Given data Block Start

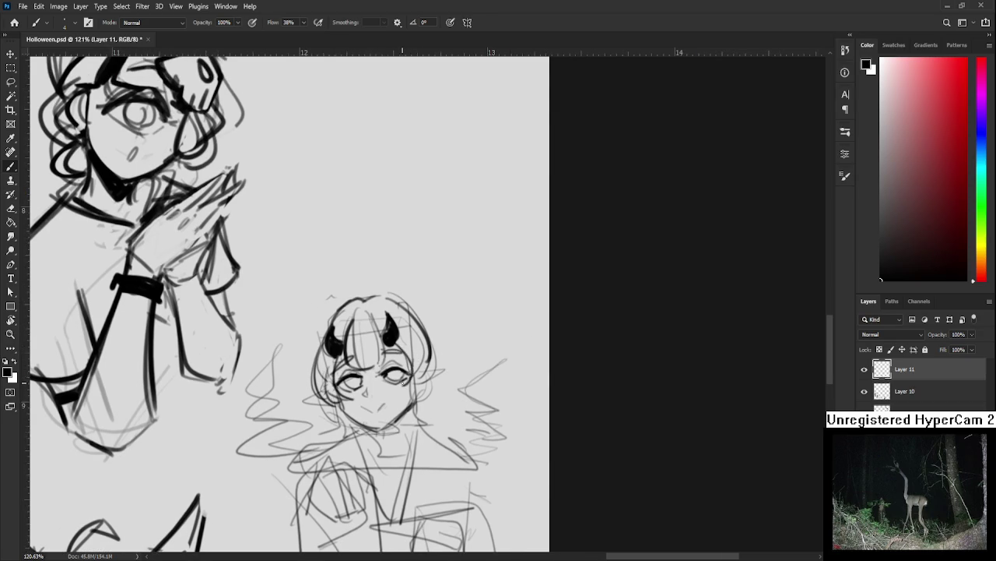
pyautogui.moveTo(318, 383)
pyautogui.mouseDown()
pyautogui.moveTo(336, 341)
pyautogui.moveTo(342, 366)
pyautogui.mouseUp()
# Draw pointed ears with detail strokes and darken the right jaw line.
pyautogui.press('ctrl+z')
pyautogui.moveTo(433, 330)
pyautogui.mouseDown()
pyautogui.moveTo(464, 324)
pyautogui.moveTo(446, 350)
pyautogui.mouseUp()
pyautogui.moveTo(339, 355); pyautogui.dragTo(350, 362)
pyautogui.moveTo(435, 334)
pyautogui.mouseDown()
pyautogui.moveTo(444, 342)
pyautogui.moveTo(427, 325)
pyautogui.mouseUp()
pyautogui.moveTo(350, 352); pyautogui.dragTo(342, 341)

Given data Block End

Any pictures above are to be left out. Retype the rest of the records exactly.

*Exercise result*
pyautogui.moveTo(318, 383)
pyautogui.mouseDown()
pyautogui.moveTo(336, 341)
pyautogui.moveTo(342, 366)
pyautogui.mouseUp()
# Draw pointed ears with detail strokes and darken the right jaw line.
pyautogui.press('ctrl+z')
pyautogui.moveTo(433, 330)
pyautogui.mouseDown()
pyautogui.moveTo(464, 324)
pyautogui.moveTo(446, 350)
pyautogui.mouseUp()
pyautogui.moveTo(339, 355); pyautogui.dragTo(350, 362)
pyautogui.moveTo(435, 334)
pyautogui.mouseDown()
pyautogui.moveTo(444, 342)
pyautogui.moveTo(427, 325)
pyautogui.mouseUp()
pyautogui.moveTo(350, 352); pyautogui.dragTo(342, 341)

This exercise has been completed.